Subject: Re: Name for the set of characters legal in identifiers
From: Erik Naggum <erik@naggum.no>
Date: 14 Jan 2004 08:22:42 +0000
Newsgroups: comp.lang.lisp
Message-ID: <3283057362064279KL2065E@naggum.no>

* Russell Wallace
| Thanks for the explanation - okay, so basically any character _can_
| be part of a symbol... fair enough... my question is really about
| the English terminology, though.

  The terminology is really pretty simple, but you have to look at it
  from the right angle.  In languages that require identifiers to be
  made up of particular characters, there is obviously a name for the
  character set, but in a language that goes out of its way to make it
  possible to use absolutely any character you want, there are only
  names for those characters that need special treatment to become
  part of a symbol name because their "normal" function is not to.

| Whereas if you write...
| 
|  (defun )(')( ...)
| 
| That won't work; (, ) and ' are "punctuation" (?) and normally
| recognized by the reader as special characters.

  Well, they are known as "macro characters".  The important thing is
  that the set of macro characters is not defined by the language, but
  by the readtable in effect when the Common Lisp reader processes
  your source.  There is a standard readtable, however, and one would
  have to say "unescaped terminating macro characters in the standard
  readtable" or another phrasing that tries to hide the obvious anal
  retentiveness to really speak about the characters that will not be
  part of a symbol name unless you have changed the rules.  There is
  nothing particularly special about any of these macro characters.
  There are some restrictions on what the readtable can do and how the
  reader collects characters into symbol names.  If you really insist,
  calling them "constituent characters" will help, but realize that
  this property is a result of falling through every other test --
  unless it is escaped, in which case it wins its constituency right
  away.  (There's an awful pun waiting to happen here, about Iowa, but
  I'll ignore the temptation.)

| (I'm talking about the normal case, not what you can persuade the
| reader, interner or whatever to do if you try hard enough :))

  While this may seem reasonable from the angle you chose to look at
  this problem, it is the a priori reasonability of the position that
  has produced your problem.  It is in fact unreasonable to approach
  Common Lisp from this angle.  The problem does not exist.  This

  (defun |)(')(| ...)

  is in fact fully valid Common Lisp code.  You cannot define away the
  solution to the problem and insist that you still have a problem in
  need of an answer.

| So there's "whitespace", "punctuation" and... what's the third
| category called? Not "alphanumeric"... "constituent characters"?

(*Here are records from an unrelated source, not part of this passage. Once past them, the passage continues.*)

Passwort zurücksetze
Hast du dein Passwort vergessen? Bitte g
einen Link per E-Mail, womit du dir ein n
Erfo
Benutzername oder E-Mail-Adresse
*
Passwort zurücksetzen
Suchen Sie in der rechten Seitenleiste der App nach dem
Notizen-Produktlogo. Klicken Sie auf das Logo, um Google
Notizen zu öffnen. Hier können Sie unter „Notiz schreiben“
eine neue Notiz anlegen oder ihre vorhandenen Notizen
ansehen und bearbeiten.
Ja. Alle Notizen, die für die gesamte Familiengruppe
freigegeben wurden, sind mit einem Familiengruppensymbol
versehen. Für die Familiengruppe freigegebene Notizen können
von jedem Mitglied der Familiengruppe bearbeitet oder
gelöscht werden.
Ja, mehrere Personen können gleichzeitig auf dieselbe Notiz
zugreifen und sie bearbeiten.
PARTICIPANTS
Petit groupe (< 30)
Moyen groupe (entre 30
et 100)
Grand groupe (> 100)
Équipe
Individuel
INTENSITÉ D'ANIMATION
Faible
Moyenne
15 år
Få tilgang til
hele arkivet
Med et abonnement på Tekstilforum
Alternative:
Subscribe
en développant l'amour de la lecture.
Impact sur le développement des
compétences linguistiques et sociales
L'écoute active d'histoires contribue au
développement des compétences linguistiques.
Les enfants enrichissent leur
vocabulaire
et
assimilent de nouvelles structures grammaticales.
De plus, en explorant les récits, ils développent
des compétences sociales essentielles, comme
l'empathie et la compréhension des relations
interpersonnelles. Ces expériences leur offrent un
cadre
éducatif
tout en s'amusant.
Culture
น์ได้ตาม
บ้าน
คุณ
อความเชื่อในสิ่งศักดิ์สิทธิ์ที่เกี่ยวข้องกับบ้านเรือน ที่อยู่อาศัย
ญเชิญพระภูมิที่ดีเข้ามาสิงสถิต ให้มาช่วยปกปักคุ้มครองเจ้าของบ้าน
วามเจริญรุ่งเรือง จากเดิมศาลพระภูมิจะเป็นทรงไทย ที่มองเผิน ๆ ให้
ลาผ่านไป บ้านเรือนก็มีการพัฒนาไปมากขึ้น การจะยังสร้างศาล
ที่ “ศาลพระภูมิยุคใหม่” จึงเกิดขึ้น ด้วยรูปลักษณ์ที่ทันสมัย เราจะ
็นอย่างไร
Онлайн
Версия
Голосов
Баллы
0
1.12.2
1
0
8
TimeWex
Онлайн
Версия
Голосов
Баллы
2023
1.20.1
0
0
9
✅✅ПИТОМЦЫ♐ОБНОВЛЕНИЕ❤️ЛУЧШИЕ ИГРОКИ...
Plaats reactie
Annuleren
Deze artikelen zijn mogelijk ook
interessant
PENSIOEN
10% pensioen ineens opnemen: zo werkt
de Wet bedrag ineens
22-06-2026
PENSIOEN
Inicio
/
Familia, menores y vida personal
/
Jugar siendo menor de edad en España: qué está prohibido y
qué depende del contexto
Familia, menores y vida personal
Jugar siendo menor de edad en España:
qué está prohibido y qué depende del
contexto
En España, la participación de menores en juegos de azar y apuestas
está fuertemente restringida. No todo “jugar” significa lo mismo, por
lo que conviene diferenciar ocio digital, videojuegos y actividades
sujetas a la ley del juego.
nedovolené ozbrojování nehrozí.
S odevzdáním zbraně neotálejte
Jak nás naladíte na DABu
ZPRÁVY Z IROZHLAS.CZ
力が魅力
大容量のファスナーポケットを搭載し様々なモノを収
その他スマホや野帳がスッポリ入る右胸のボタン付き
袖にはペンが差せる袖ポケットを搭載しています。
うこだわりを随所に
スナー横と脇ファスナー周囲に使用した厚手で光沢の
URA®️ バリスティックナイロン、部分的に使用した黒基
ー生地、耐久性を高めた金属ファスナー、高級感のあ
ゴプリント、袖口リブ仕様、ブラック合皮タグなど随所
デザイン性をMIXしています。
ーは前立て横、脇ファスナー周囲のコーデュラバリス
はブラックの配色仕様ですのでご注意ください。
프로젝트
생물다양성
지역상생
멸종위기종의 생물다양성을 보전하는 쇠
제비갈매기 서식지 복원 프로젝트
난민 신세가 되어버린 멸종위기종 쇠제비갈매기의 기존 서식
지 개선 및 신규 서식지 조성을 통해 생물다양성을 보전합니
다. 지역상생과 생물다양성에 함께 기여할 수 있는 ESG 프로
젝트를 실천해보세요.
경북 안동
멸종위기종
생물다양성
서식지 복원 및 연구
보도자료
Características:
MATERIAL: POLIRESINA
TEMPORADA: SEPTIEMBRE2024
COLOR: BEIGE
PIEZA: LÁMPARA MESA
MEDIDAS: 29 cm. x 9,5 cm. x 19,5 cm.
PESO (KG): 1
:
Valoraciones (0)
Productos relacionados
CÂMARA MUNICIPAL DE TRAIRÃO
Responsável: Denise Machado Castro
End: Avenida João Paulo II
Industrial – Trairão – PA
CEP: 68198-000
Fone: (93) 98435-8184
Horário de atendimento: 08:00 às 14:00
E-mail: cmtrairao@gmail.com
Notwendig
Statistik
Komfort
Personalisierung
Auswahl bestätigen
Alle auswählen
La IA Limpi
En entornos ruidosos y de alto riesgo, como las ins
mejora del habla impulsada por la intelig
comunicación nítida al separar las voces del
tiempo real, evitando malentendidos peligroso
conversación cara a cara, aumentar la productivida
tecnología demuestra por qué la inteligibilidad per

  I have to zoom out and ask you what you would do with the elusive
  name for this category.  If I guess correctly at your intentions, I
  would perhaps have said that "any character can be part of a symbol
  name, but most macro characters need to be escaped to prevent them
  from having their macro function".  (The important exception is #,
  the only non-terminating macro character in the standard readtable,
  meaning that #xF will be interpreted as hexadecimal number, but F#x
  is a three-character-long symbol name with a # in it.)

  Unless you have a simple need that can be resolved by a nice, vague
  explanation that only informs your reader that Common Lisp is a lot
  different from languages that require particular characters in the
  names of identifiers/symbols, I think Chapter 23 in the standard, on
  the Common Lisp Reader, would be a really good suggestion right now.

  Yeah, I'm back allright, with undesirably high levels of precision,
  scaring away frail newbies from day one.  Maybe I'll go hibernate.

-- 
Erik Naggum | Oslo, Norway

Act from reason, and failure makes you rethink and study harder.
Act from faith, and failure makes you blame someone and push harder.